Karen Madden, of the Wisconsin Rapids Tribune, recently reported, Wisconsin Roads Third-Worst In Nation.
The numbers mark a dramatic decline in road quality. As recently as 11 years ago, Wisconsin's roads ranked No. 22 in the nation, and their deterioration affects almost every industry and motorist in the state, according to the study commissioned by the Local Government of Wisconsin Institute.
Poor roads in the Milwaukee area cost drivers $700 a year in extra vehicle repairs, according to the study; in the Madison area, road conditions cost drivers an additional $615 in annual tire wear, maintenance and accelerated deterioration. Nationally, substandard road conditions cost drivers an average of $377 per year, the study found.
The primary culprit: State budget cuts that have slashed the amount of money dedicated to repairing both state highways and local roads, which has left fewer than half of Wisconsin's roads rated as "good" or better, the report found.
The numbers come as no surprise to Emily Wattson, a 48-year-old Wisconsin Rapids woman who recently hit a pothole in Rudolph and wrecked the suspension on her 2008 car.
"I paid more than $500 to get it fixed," Wattson said. "It threw the car out of alignment, ruined a tire and did some other stuff.
"I don't think anybody is doing anything about the roads."
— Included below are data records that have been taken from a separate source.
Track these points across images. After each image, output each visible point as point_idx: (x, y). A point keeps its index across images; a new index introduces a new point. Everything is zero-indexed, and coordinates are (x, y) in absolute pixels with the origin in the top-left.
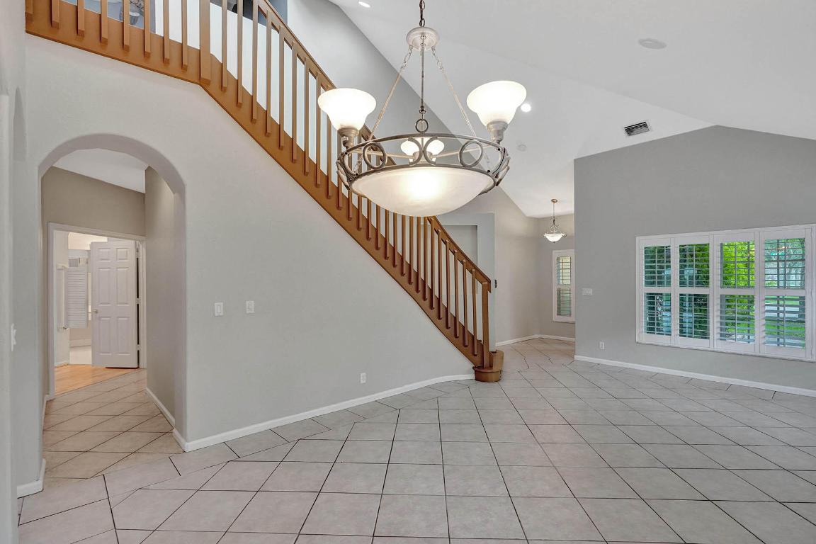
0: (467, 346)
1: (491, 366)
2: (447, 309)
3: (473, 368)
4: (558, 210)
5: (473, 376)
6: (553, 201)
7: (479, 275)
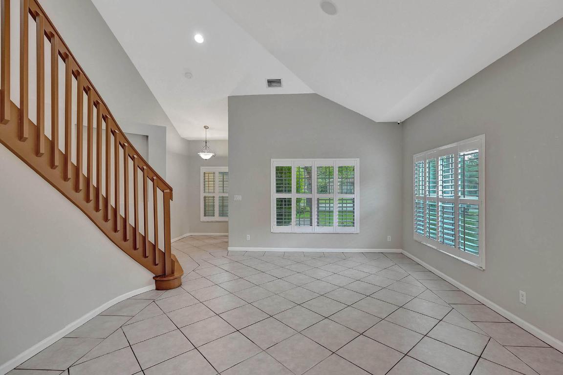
0: (147, 257)
1: (173, 273)
2: (125, 220)
3: (154, 278)
4: (209, 135)
5: (154, 287)
6: (205, 127)
7: (160, 183)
Bad roads hurt manufacturing, farming and transportation, three industries that are vital to Wisconsin's economy, according to the Local Government Institute study entitled Filling Potholes: A New Look at Funding Local Transportation in Wisconsin. The group is a coalition of members of the Wisconsin Counties Association, League of Wisconsin Municipalities, Wisconsin Towns Association and Urban Alliance.
The study found that if the state's roads aren't brought back into good condition, it could harm Wisconsin's struggling economy, which is rebounding from the Great Recession more slowly than other states in the Midwest. Companies that are considering moving to Wisconsin could choose to relocate in states with better infrastructure that doesn't cost them as much in annual repairs.Yet, Republican Wisconsin legislators are proposing cutting road projects. (Which is understandable for any new road projects. But with the conditions of the current roads we have, it's borderline criminal to not repair them.)
If Wisconsin actually wants to be "open for business" we need to be maintaining, repairing and improving our infrastructure to attract businesses and workers. Defunding rail and road projects, alongside suppressing worker wages through union-busting, does nothing to improve the long-term health of Wisconsin's workforce or its built environment.
Despite all their bluster, Republican policies are actually hurting Wisconsin in every way possible. Wisconsin can't keep cutting off its own nose to spite its face.